Sunday mornings for me are still worshipful, but being a parishioner in the pews and being an ordained person with things to do in the liturgy are two different ball games entirely. You just can't sit and let your mind ponder the Holy Mysteries for too long as a liturgical leader, as you are always having to be mindful of what is going on in the service and what comes next. You can't be so caught up in the operations of the liturgy that the service really has no deeper meaning for you, but you also can't let your mind wander too far a field.
There is not, unfortunately, an Episcopal church in Lincoln that does a Saturday eve service or Sunday night service. Thus, if I want the opportunity to go to a worship service on the weekend other than my official duties as a transitional deacon, I am left with attending another denomination.

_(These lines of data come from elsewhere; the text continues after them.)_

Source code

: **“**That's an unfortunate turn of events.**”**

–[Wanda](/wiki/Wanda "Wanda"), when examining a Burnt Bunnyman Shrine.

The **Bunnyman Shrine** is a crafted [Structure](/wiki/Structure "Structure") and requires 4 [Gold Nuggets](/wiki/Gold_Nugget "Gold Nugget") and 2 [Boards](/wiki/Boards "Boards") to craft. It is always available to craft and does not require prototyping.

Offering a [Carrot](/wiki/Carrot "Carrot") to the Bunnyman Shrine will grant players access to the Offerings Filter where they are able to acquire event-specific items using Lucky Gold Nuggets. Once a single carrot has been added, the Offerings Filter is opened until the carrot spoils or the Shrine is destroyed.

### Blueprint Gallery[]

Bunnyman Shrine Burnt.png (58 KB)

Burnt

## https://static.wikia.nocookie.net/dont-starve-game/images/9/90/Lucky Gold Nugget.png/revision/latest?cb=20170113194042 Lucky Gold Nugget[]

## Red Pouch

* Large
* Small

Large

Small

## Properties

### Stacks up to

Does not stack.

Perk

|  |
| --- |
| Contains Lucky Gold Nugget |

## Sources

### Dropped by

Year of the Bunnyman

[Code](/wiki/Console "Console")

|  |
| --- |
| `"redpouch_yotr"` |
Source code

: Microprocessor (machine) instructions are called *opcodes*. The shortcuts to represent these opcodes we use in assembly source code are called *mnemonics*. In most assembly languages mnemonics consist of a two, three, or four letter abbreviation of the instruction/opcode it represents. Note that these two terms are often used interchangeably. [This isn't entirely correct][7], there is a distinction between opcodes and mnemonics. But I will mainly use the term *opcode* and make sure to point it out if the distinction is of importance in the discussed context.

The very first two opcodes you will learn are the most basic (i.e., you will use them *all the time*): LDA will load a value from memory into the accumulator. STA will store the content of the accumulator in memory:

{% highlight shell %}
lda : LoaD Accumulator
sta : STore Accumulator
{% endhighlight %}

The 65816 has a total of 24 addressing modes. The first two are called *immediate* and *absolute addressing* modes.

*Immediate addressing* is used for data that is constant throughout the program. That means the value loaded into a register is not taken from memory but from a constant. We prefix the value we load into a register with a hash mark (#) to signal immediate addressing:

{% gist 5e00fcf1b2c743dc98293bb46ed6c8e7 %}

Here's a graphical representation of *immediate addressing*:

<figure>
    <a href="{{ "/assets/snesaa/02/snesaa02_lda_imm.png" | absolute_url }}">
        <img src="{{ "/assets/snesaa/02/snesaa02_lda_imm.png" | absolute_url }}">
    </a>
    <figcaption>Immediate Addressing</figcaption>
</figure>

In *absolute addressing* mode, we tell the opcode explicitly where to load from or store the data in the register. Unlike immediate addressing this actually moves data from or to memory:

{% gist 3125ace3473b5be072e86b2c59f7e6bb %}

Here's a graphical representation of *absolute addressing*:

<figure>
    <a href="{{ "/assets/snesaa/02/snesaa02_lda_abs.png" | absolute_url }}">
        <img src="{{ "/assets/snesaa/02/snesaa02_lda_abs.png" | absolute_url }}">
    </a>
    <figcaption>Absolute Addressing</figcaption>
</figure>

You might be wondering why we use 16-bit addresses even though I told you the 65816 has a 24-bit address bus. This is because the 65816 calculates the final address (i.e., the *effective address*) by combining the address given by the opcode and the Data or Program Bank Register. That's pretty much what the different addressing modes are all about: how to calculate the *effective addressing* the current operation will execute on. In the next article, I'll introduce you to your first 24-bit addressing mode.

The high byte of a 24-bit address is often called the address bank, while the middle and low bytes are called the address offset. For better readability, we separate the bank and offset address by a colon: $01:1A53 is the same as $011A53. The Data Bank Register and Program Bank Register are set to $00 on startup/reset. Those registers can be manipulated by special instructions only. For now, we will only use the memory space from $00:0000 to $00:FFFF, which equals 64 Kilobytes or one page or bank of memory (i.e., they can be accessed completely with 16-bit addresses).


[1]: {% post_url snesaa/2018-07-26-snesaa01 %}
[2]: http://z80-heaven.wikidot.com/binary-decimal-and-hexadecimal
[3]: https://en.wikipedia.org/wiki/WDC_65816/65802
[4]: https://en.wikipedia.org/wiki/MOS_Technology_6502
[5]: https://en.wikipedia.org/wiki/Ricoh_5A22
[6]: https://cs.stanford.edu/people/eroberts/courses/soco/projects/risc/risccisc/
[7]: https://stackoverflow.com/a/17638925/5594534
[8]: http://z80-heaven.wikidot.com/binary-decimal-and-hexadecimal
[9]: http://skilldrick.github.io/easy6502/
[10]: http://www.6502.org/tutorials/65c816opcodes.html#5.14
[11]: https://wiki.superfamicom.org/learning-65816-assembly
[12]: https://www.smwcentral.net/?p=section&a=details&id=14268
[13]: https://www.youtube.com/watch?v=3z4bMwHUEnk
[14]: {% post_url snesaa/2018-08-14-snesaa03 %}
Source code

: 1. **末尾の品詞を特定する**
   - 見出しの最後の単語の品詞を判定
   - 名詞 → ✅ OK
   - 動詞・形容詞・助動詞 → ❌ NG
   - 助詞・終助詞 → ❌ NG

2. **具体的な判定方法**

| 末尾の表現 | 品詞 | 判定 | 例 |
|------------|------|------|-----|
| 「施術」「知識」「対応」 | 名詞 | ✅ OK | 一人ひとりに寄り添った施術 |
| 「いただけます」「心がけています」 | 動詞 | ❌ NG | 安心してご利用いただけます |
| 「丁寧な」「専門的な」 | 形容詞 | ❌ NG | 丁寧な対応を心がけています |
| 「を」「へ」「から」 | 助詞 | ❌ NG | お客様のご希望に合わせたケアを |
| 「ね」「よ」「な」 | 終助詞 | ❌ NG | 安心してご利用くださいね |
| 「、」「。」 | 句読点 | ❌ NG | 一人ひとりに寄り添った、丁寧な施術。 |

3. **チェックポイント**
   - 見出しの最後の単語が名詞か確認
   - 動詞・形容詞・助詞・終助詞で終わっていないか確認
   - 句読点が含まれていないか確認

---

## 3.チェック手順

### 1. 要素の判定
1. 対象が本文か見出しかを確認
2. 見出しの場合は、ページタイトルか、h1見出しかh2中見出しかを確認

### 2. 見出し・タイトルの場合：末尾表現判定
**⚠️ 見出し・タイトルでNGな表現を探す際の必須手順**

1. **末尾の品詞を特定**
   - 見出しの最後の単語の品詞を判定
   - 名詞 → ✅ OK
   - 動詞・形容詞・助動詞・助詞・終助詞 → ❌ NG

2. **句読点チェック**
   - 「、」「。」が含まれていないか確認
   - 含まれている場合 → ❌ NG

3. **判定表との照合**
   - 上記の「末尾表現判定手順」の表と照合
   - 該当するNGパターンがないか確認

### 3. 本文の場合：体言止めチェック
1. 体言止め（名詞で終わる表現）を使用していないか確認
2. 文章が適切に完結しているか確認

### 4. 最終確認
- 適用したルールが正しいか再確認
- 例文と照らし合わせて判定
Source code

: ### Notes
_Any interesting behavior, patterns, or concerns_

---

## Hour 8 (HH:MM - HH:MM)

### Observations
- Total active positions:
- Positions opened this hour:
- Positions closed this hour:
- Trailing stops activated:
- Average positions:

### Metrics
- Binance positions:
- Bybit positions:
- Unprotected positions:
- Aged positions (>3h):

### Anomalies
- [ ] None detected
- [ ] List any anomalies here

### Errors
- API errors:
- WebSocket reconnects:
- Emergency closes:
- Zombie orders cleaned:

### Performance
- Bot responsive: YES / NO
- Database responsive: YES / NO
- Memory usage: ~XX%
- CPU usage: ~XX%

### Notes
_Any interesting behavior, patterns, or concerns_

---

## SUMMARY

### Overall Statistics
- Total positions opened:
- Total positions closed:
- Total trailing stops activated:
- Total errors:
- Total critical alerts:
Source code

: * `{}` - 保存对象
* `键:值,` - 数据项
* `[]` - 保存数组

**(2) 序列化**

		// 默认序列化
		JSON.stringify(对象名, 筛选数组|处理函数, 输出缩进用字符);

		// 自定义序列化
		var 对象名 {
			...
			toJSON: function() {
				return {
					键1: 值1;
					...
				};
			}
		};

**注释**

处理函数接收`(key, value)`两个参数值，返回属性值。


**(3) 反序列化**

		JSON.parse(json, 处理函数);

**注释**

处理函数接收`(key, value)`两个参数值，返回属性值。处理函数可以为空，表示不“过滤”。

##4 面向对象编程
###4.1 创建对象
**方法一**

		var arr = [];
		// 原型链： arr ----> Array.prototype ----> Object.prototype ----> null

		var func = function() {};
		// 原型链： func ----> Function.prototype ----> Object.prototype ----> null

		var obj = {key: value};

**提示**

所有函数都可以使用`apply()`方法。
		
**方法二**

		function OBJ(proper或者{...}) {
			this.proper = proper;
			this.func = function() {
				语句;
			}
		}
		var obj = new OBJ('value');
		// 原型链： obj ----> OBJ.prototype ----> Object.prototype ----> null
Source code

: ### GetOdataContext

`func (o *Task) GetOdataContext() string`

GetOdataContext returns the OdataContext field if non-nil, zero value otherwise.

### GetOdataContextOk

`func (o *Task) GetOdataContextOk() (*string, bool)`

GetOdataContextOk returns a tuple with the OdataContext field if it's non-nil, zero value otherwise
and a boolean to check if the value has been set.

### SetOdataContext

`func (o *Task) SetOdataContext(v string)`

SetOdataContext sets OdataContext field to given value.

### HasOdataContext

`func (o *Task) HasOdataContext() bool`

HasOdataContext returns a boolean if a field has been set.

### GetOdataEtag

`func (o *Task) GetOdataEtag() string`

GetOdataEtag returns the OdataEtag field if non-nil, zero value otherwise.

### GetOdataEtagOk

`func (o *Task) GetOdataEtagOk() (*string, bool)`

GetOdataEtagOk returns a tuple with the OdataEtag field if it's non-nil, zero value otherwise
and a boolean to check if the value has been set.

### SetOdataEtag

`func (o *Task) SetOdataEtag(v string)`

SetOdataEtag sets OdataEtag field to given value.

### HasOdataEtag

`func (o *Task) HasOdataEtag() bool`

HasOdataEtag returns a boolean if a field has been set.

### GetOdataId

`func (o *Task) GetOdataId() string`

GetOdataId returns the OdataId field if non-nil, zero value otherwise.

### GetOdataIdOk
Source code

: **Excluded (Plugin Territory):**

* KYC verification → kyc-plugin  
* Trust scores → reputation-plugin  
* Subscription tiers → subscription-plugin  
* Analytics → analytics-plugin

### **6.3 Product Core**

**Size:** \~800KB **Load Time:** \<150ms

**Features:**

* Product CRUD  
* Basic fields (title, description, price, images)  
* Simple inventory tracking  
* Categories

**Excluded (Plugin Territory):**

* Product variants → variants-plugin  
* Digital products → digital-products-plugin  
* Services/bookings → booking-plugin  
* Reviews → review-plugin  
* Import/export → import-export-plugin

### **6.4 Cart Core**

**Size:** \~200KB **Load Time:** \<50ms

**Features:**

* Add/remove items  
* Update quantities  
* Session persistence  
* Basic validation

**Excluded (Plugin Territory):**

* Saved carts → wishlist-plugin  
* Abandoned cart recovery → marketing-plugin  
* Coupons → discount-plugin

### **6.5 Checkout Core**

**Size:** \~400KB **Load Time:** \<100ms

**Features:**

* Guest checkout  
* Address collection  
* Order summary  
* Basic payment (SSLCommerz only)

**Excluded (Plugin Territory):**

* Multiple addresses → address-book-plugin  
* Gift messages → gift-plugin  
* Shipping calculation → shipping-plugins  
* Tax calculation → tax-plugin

Basically there are three major options. This is a nice Roman Catholic church within walking distance of my apartment, which always has a Saturday vigil service at 4PM. I am always amazed at how packed that particular service is. They also have a 5pm mass on Sundays, but I am usually too
I am a rosary-praying, fairly conservative Anglo-catholic, but sometimes even I am a bit uncomfortable with what I see in the Catholic churches around here. (Birettas excluded). About a month ago, in lieu of a sermon, they played some pro-life DVD the diocese put out. I am hard pressed to find a biblical and/or moral-ethical argument that I find convincing for contraceptive abortion, but I am also largely conflicted on the issue. I remember being hacked off by that video, however, because like most ardent pro-life (and pro-choice) people, it was manipulative to the point of being emotional and political propaganda. There is not too much in the day to day operations of the church that make me angrier than walking away from the Mass and feeling like I have been politically manipulated by a particular preacher or priest misusing the pulpit to ride his (or her) political hobby horse. (This was largely one of the reasons I ended up quietly boycotting the weekly Dean's Mass my senior year at Seabury.)
In any event, I am not trying to drum up conversation on the abortion issue or the Roman Catholic church. (Remember, I try to avoid testy political diatribe on this blog.) Other churches can run their worship and sermons as they see fit, and its not really any of my business since I am not an adherent of that branch of Christianity. Certainly I hear enough political hogwash from my own denomination that I really should not critique others. (I will resist a rant about the Millenium Development Goals fad and how the Episcopal Church seems to be dependant on the United Nations to both point us to the poor people and to tell us what to do with them.)
My point is that it took me some weeks to want to go back to a Saturday vigil mass at that parish. In that time, I let my fingers do the walking and tracked down a few other Christian religious services that I had the time to attend on occasion. There is a Seventh Day Adventist church (also about 6 blocks from where I live) that I popped into one day. The door was open, which surprised me. There was some free literature on the table, which I took. I read up on them; they seem a bit kooky but nothing too dreadfully bizarre. I might pop in one Saturday morning for liturgical kicks, just to see how they do things.
My ecumenical adventures also led me to a (get this...) a Ukranian Orthodox Church that does Vespers at 5PM on Saturday and Compline at 5:30 on Wednesdays. The church has been there for quite some time, and is largely a converted house. Due to the 4 Overtime Tennessee-Kentucky football game extravaganza, I missed the 4PM mass at the Catholic church. (If I had known it was going to go to 4 OTs, I could have gone to mass and been back in time for the final OT.)
To repent for my gluttonous football sins (4 and a half hour game!), I decided to take the opportunity to hit up Vespers. I had been meaning to go for sometime. It was a short service, and was basically me, the priest, and the deacon. They usually didn't get too many people for the Saturday service, so they were happy to see me. Coincidentally, I know the feeling since starting regular Evening Prayer here at St. Mark's. We chatted a bit after the service, and I think they were happy that a sane Episcopal (soon to be) priest was in town. The next afternoon, the deacon called me since I had signed the guest book. We chatted for quite some time. He was born into an Ukranian refugee camp in World War II. He was the real deal in terms of Ukranian Orthodox.
He invited me to their weekly compline service and seemed to be rather excited about the idea of doing some sort of pan-Orthodox-Anglican ecumenical compline service at some point. I am going to go down there after work and see what Orthodox Compline looks like. This could be interesting.
Incense and icons...I like the sound of this.